--- WORK TO COMPLETE ---
Update the material by rewriting the lines from the one containing "факты значат меньше, чем обращение к эмоциям." through the one containing "ракушками. В прошлый", with "байке" changed to "сказке" and nothing else altered. Return only those lines.

- - -

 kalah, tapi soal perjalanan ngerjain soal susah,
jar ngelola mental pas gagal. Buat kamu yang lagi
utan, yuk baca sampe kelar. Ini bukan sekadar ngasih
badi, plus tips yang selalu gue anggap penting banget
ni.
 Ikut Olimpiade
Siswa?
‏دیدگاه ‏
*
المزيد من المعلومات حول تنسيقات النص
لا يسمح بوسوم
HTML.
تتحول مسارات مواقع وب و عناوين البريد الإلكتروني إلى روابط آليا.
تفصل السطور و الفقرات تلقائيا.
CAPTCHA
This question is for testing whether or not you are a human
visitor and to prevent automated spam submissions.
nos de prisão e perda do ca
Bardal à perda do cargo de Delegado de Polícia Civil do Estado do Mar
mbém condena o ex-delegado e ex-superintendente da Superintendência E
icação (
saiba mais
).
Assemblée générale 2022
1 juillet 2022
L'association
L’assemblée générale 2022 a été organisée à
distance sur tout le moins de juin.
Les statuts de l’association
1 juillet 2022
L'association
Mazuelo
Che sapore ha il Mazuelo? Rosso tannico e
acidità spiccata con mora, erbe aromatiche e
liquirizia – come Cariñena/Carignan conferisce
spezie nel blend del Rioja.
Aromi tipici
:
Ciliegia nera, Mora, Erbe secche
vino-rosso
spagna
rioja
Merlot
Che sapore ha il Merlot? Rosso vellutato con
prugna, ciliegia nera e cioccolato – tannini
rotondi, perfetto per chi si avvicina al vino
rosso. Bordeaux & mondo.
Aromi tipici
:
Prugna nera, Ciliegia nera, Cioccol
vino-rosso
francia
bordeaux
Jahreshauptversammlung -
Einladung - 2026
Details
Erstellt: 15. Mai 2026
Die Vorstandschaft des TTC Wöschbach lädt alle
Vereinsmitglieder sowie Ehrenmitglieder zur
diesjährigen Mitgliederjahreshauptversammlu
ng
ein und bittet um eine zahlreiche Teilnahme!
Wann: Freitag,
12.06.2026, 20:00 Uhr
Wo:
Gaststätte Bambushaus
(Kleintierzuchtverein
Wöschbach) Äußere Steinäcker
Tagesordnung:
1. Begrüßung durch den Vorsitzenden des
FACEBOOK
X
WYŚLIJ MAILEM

- - -

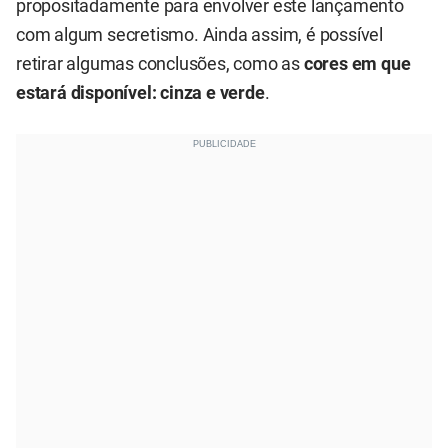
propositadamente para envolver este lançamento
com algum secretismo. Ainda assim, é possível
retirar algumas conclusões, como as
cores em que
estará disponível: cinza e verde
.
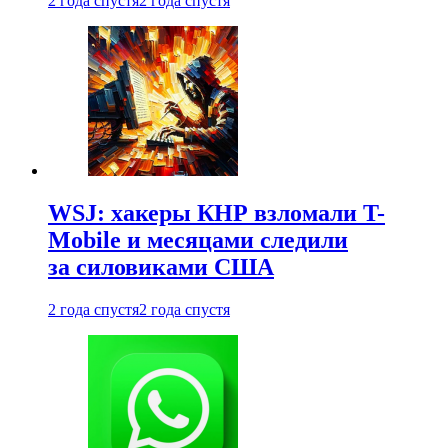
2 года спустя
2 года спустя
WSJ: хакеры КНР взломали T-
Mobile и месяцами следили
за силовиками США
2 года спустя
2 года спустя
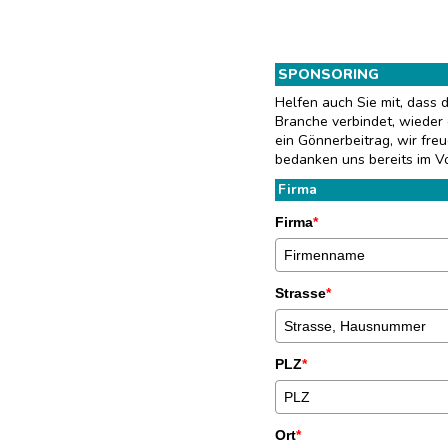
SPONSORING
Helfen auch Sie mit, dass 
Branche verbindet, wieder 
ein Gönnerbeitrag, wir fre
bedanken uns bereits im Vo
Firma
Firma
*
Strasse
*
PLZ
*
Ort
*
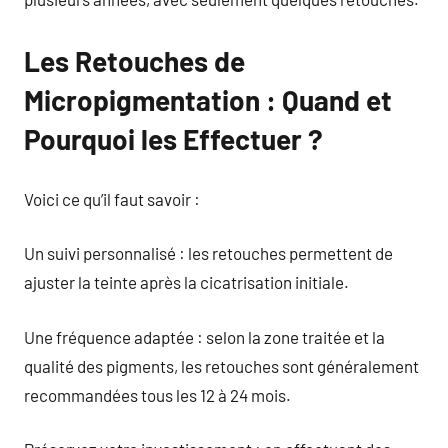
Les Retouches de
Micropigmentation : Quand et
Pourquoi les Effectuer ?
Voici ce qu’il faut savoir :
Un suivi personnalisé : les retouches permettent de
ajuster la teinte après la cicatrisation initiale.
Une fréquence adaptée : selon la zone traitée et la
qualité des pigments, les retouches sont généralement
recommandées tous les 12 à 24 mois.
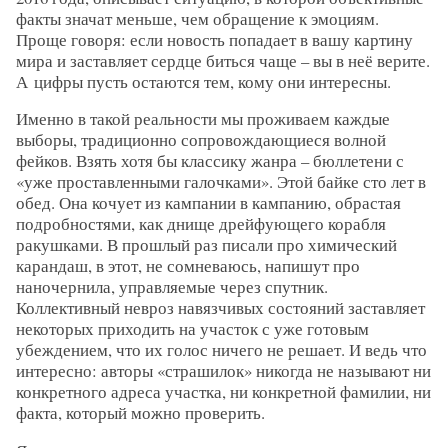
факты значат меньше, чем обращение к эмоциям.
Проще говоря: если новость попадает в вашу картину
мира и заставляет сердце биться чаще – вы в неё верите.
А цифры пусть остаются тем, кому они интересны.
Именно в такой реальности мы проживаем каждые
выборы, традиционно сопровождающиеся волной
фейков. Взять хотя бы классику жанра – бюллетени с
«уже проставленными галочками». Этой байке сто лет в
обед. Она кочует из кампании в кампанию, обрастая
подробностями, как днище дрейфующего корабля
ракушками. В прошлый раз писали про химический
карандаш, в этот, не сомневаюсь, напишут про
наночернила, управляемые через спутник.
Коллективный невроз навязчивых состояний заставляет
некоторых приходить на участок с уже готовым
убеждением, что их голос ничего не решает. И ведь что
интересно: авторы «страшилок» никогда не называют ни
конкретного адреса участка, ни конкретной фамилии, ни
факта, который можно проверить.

- - -

--- RESULT ---
факты значат меньше, чем обращение к эмоциям.
Проще говоря: если новость попадает в вашу картину
мира и заставляет сердце биться чаще – вы в неё верите.
А цифры пусть остаются тем, кому они интересны.
Именно в такой реальности мы проживаем каждые
выборы, традиционно сопровождающиеся волной
фейков. Взять хотя бы классику жанра – бюллетени с
«уже проставленными галочками». Этой сказке сто лет в
обед. Она кочует из кампании в кампанию, обрастая
подробностями, как днище дрейфующего корабля
ракушками. В прошлый раз писали про химический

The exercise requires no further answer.